Re: [PATCH v2 9/9] reftable/stack: handle locked tables during auto-compaction

Karthik Nayak <karthik.188@xxxxxxxxx> · Thu, 8 Aug 2024 05:25:27 -0700

Patrick Steinhardt <ps@xxxxxx> writes:

> When compacting tables, it may happen that we want to compact a set of
> tables which are already locked by a concurrent process that compacts
> them. In the case where we wanted to perform a full compaction of all
> tables it is sensible to bail out in this case, as we cannot fulfill the
> requested action.
>
> But when performing auto-compaction it isn't necessarily in our best
> interest of us to abort the whole operation. For example, due to the
> geometric compacting schema that we use, it may be that process A takes
> a lot of time to compact the bulk of all tables whereas process B
> appends a bunch of new tables to the stack. B would in this case also
> notice that it has to compact the tables that process A is compacting
> already and thus also try to compact the same range, probably including
> the new tables it has appended. But because those tables are locked
> already, it will fail and thus abort the complete auto-compaction. The
> consequence is that the stack will grow longer and longer while A isn't
> yet done with compaction, which will lead to a growing performance
> impact.
>
> Instead of aborting auto-compaction altogether, let's gracefully handle
> this situation by instead compacting tables which aren't locked.

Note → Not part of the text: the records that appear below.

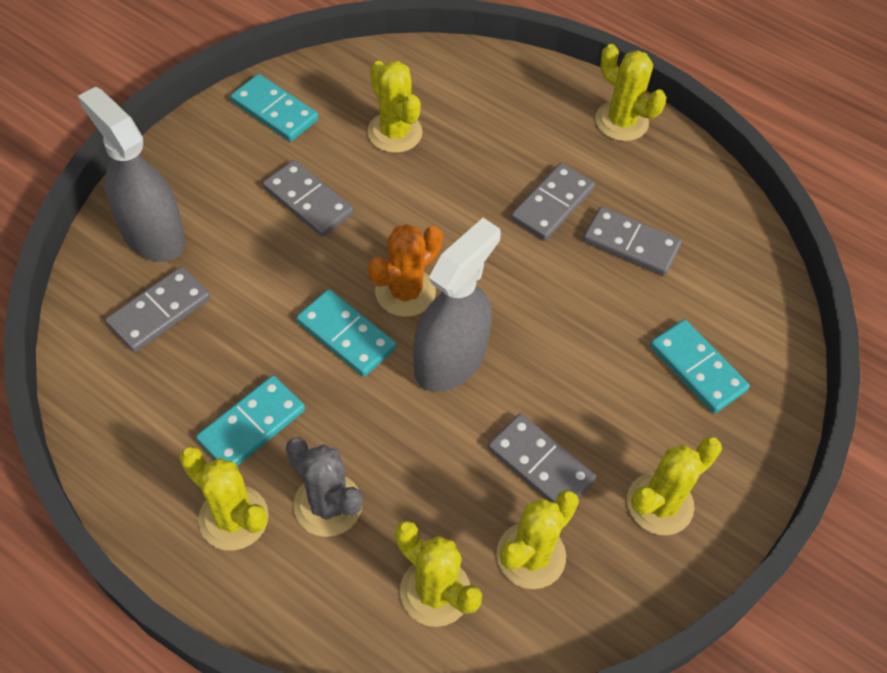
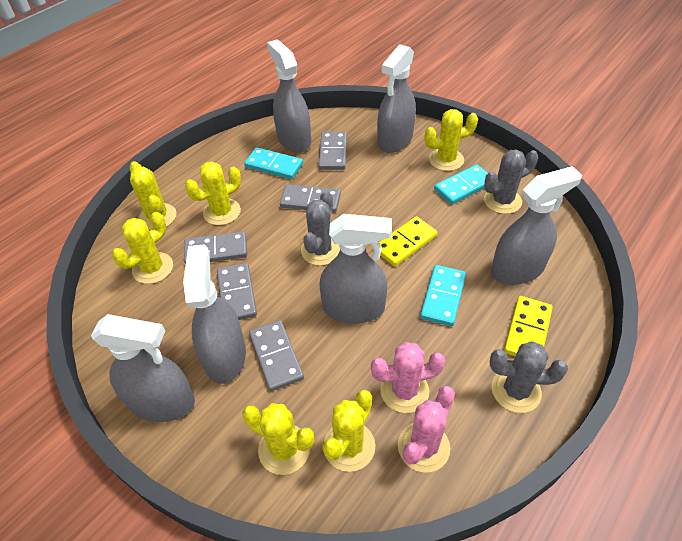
grey cactus: 1 -> 3
grey spray bottle: 2 -> 6
orange cactus: 1 -> 0
pink cactus: 0 -> 2
turquoise domino: 4 -> 3
yellow domino: 0 -> 2

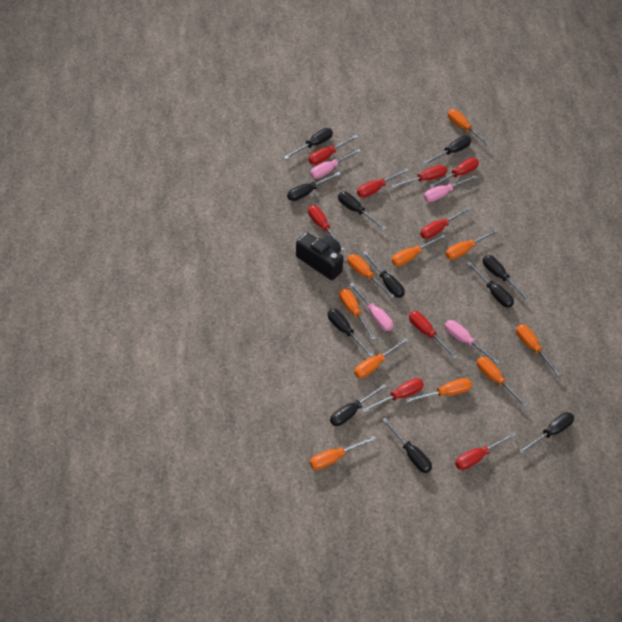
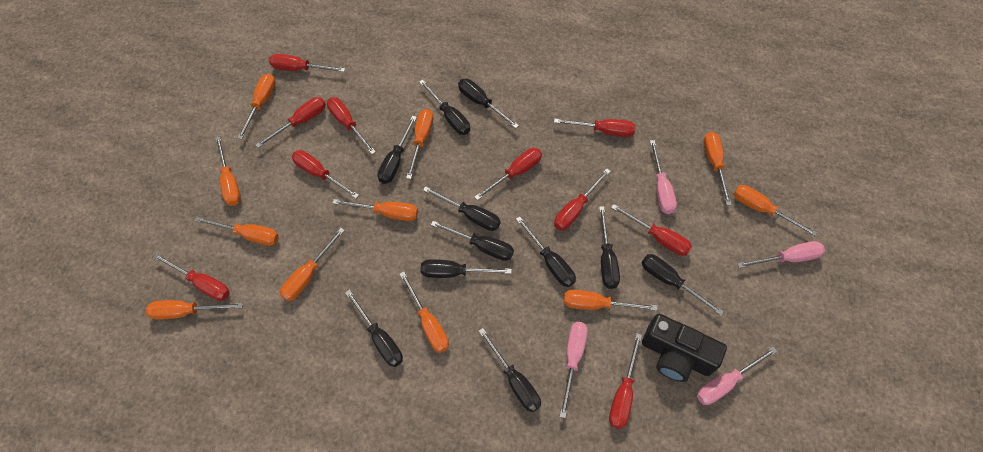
orange screwdriver: 10 -> 11
red screwdriver: 9 -> 10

To do
> so, instead of locking from the beginning of the slice-to-be-compacted,
> we start locking tables from the end of the slice. Once we hit the first
> table that is locked already, we abort. If we succeded to lock two or

s/succeded/succeeded

> more tables, then we simply reduce the slice of tables that we're about
> to compact to those which we managed to lock.
>
> This ensures that we can at least make some progress for compaction in
> said scenario. It also helps in other scenarios, like for example when a
> process died and left a stale lockfile behind. In such a case we can at
> least ensure some compaction on a best-effort basis.
>

Right. This is really well written.

[snip]

> @@ -1052,19 +1062,47 @@ static int stack_compact_range(struct reftable_stack *st,
>  	/*
>  	 * Lock all tables in the user-provided range. This is the slice of our
>  	 * stack which we'll compact.
> +	 *
> +	 * Note that we lock tables in reverse order from last to first. The
> +	 * intent behind this is to allow a newer process to perform best
> +	 * effort compaction of tables that it has added in the case where an
> +	 * older process is still busy compacting tables which are preexisting
> +	 * from the point of view of the newer process.
>  	 */
>  	REFTABLE_CALLOC_ARRAY(table_locks, last - first + 1);
> -	for (i = first; i <= last; i++) {
> -		stack_filename(&table_name, st, reader_name(st->readers[i]));
> +	for (i = last + 1; i > first; i--) {
> +		stack_filename(&table_name, st, reader_name(st->readers[i - 1]));
>
>  		err = hold_lock_file_for_update(&table_locks[nlocks],
>  						table_name.buf, LOCK_NO_DEREF);
>  		if (err < 0) {
> -			if (errno == EEXIST)
> +			/*
> +			 * When the table is locked already we may do a
> +			 * best-effort compaction and compact only the tables
> +			 * that we have managed to lock so far. This of course
> +			 * requires that we have been able to lock at least two
> +			 * tables, otherwise there would be nothing to compact.
> +			 * In that case, we return a lock error to our caller.
> +			 */
> +			if (errno == EEXIST && last - (i - 1) >= 2 &&
> +			    flags & STACK_COMPACT_RANGE_BEST_EFFORT) {
> +				err = 0;
> +				/*
> +				 * The subtraction is to offset the index, the
> +				 * addition is to only compact up to the table
> +				 * of the preceding iteration. They obviously
> +				 * cancel each other out, but that may be
> +				 * non-obvious when it was omitted.
> +				 */
> +				first = (i - 1) + 1;

I remember thinking about this and how to fix it, I'm happy how you've
done it. It's simple and sufficient. Kudos.

[snip]

Overall this patch looked great. I have nothing to add, I really like it
that we use a flag and this means this would only come into play for
auto-compaction.
Attachment:
signature.asc

Description: PGP signature